Die Umzugsgedanken sind passé: Der Ludwigsluster Wochenmarkt wird nicht in die Breite Straße verlegt, sondern behält seinen Platz vor der Alexandrinenresidenz. Das geht aus einer Studie hervor, die die Cima GmbH, Kompetenzzentrum für Stadtentwicklung aus Lübeck, am Donnerstag erstmals öffentlich präsentierte. Wie Janne Borchers von der Cima dem Ausschuss für Stadtentwicklung berichtete, habe man sich zwischen September und November ausgiebig vor Ort mit Händlern und Besuchern über Stärken, Schwächen und Chancen des Marktes verständigt. Zudem nahmen 281 Menschen an einer Onlinebefragung zur Neuausrichtung des Marktes teil. Das Ergebnis, eine so genannte SWOT-Analyse, soll jetzt Grundlage für die weitere Planung sein. „Leicht wird es nicht“, so Regina Schroeder, Projektleiterin bei der Cima. „Und es funktioniert auch nur, wenn wir die Händler bei der Neugestaltung mitnehmen.“

Schon im März soll es ein erstes Treffen mit den Händlern geben, auf dem man sich zu einer neuen Anordnung der Stellplätze verständigt. Geplant sei, die Stände nicht mehr reihenweise hintereinander in Richtung Straße zu platzieren, sondern in einem Karree zueinander gewandt auf der Fläche vor der Seniorenresidenz. „Zurzeit gibt es kein überschaubares und wirklich einladendes System auf dem Markt“, so Janne Borchers während ihrer Präsentation. Die lieblose Anordnung der Stellplätze, die engen verstellten Wege und der fehlende Branchenmix ließen keine echte Marktatmosphäre aufkommen. Diskutierte werden müssten auch Öffnungszeiten, Marketingstrategien und die Chancen, neue Händler zu gewinnen.

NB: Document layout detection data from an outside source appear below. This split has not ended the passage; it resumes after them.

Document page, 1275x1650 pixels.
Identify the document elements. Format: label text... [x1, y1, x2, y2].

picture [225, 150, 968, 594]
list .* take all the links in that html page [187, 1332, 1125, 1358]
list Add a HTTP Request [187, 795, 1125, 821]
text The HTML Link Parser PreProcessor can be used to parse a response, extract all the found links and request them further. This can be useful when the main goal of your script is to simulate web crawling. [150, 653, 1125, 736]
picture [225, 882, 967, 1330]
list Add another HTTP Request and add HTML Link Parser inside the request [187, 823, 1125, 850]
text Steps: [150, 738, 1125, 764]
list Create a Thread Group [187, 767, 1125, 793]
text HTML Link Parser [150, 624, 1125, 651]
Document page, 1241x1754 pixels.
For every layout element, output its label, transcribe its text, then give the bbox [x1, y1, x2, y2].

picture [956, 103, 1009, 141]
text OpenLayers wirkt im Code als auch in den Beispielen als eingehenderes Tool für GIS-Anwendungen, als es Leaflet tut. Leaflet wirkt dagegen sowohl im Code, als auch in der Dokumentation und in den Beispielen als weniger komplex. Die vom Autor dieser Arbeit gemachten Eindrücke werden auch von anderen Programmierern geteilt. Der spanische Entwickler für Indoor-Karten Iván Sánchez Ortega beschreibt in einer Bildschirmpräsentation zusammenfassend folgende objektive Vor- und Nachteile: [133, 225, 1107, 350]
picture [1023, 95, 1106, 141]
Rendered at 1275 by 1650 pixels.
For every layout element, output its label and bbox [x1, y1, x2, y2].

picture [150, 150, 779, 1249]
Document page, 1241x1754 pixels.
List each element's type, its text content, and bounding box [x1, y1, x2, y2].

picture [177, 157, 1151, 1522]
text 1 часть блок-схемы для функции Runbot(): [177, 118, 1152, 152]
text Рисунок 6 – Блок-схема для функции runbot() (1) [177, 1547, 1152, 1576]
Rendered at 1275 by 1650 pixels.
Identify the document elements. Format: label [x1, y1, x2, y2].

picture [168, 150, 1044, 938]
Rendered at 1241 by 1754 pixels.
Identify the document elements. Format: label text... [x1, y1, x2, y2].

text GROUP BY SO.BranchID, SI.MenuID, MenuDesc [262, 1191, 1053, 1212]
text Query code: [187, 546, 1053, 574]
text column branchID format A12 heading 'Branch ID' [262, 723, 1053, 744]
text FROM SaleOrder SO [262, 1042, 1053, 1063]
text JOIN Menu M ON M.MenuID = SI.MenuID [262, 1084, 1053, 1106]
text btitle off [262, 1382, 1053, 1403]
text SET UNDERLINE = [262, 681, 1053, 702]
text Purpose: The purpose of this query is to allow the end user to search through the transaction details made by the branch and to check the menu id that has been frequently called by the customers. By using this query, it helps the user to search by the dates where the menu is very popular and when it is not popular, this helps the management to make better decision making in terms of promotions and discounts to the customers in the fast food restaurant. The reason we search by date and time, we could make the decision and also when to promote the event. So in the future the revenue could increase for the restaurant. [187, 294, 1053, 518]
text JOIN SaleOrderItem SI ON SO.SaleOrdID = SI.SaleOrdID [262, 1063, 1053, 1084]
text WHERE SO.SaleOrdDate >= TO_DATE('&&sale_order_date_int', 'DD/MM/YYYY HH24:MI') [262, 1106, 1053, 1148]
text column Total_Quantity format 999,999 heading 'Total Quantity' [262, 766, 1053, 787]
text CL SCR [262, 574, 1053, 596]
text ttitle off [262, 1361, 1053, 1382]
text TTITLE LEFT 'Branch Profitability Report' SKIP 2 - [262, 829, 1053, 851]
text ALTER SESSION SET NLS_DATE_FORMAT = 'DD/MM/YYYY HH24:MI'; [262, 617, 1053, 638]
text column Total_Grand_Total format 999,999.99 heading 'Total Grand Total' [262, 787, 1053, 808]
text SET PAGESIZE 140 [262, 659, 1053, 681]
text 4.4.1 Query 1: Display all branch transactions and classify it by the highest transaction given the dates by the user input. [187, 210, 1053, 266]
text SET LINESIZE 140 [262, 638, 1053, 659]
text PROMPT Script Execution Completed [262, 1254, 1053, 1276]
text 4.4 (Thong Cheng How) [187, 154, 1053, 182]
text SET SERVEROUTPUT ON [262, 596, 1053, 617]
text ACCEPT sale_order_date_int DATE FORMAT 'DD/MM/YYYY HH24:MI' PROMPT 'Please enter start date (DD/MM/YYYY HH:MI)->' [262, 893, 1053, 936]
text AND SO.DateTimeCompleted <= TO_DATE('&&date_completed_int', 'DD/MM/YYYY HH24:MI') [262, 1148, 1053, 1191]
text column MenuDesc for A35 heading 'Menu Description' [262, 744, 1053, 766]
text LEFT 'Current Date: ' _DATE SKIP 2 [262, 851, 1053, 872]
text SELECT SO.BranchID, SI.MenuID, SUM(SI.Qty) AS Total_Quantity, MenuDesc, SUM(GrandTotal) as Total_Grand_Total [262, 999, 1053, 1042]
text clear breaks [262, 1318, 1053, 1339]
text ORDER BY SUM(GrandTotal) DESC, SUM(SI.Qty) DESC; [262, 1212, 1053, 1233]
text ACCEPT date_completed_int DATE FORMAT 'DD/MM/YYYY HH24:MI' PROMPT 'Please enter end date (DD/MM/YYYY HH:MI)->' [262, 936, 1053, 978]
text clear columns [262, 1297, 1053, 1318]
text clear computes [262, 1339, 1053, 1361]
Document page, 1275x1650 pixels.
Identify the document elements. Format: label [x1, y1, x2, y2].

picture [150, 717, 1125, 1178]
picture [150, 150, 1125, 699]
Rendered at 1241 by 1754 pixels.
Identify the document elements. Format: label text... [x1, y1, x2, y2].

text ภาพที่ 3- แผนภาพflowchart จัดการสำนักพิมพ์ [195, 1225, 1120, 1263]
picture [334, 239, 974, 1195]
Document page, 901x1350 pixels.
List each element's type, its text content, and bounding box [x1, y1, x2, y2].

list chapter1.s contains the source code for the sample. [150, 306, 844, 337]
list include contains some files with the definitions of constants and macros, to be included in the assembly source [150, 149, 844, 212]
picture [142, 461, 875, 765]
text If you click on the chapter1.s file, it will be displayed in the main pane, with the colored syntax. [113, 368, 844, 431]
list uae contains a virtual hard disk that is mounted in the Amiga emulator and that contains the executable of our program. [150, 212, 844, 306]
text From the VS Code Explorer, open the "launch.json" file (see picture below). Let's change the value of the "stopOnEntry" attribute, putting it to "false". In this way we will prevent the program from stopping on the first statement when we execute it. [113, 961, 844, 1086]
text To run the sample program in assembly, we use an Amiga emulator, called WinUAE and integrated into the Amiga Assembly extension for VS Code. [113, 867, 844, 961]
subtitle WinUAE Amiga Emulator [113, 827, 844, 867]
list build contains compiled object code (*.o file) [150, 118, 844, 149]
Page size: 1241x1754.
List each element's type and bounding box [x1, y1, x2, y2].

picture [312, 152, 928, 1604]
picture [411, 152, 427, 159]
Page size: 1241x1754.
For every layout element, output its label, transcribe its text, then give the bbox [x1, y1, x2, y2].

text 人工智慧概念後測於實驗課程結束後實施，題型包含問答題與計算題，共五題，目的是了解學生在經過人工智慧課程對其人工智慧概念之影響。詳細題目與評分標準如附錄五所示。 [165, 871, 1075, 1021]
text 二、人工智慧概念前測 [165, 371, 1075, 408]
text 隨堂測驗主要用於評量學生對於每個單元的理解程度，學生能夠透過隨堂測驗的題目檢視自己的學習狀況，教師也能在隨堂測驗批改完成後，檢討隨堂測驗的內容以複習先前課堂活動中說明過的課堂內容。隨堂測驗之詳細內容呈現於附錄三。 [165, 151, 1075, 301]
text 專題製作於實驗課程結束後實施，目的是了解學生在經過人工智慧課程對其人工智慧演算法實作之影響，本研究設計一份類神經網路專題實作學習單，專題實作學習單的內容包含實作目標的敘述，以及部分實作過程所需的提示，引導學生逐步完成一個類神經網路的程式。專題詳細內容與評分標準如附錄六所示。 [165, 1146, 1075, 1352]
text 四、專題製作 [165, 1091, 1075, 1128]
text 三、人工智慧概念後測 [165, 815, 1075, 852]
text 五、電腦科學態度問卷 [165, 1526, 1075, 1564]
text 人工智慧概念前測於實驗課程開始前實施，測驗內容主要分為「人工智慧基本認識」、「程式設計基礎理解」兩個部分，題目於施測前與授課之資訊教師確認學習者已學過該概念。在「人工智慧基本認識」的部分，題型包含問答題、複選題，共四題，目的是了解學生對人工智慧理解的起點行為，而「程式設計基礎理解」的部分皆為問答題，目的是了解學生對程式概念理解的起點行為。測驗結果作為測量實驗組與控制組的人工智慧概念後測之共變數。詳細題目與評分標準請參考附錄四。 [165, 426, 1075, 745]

Die Situation auf dem Wochenmarkt beschäftigt die Stadtvertreter seit Jahren. Nach dem Antrag der SPD im April, den Wochenmarkt zu verlegen, hatten sich die Fraktionsvorsitzenden vor Ort unter Händlern und Besuchern umgehört. „Da wurde schon deutlich, dass niemand den Standort wirklich verlassen will“, so Melitta Roock (Die Linke). Das Ergebnis der Cima-Studie überraschte von daher gestern niemanden im Ausschuss. Interessant aber sind die Anregungen, so die Fraktionsvorsitzende der Linken. „Vielleicht machen ja wirklich mehrere oder andere Markttage, wie zum Beispiel der Sonnabend, mehr Sinn.“

Bürgermeister Reinhard Mach spricht bei der Neugestaltung des Wochenmarktes von einem „Prozess, den man nur Schritt für Schritt“ vollziehen könne. Ein erster wichtiger sei der Workshop mit den Händlern im März. Läuft das Treffen erfolgreich, dann könnte sich der Markt schon im April zumindest optisch ganz neu präsentieren.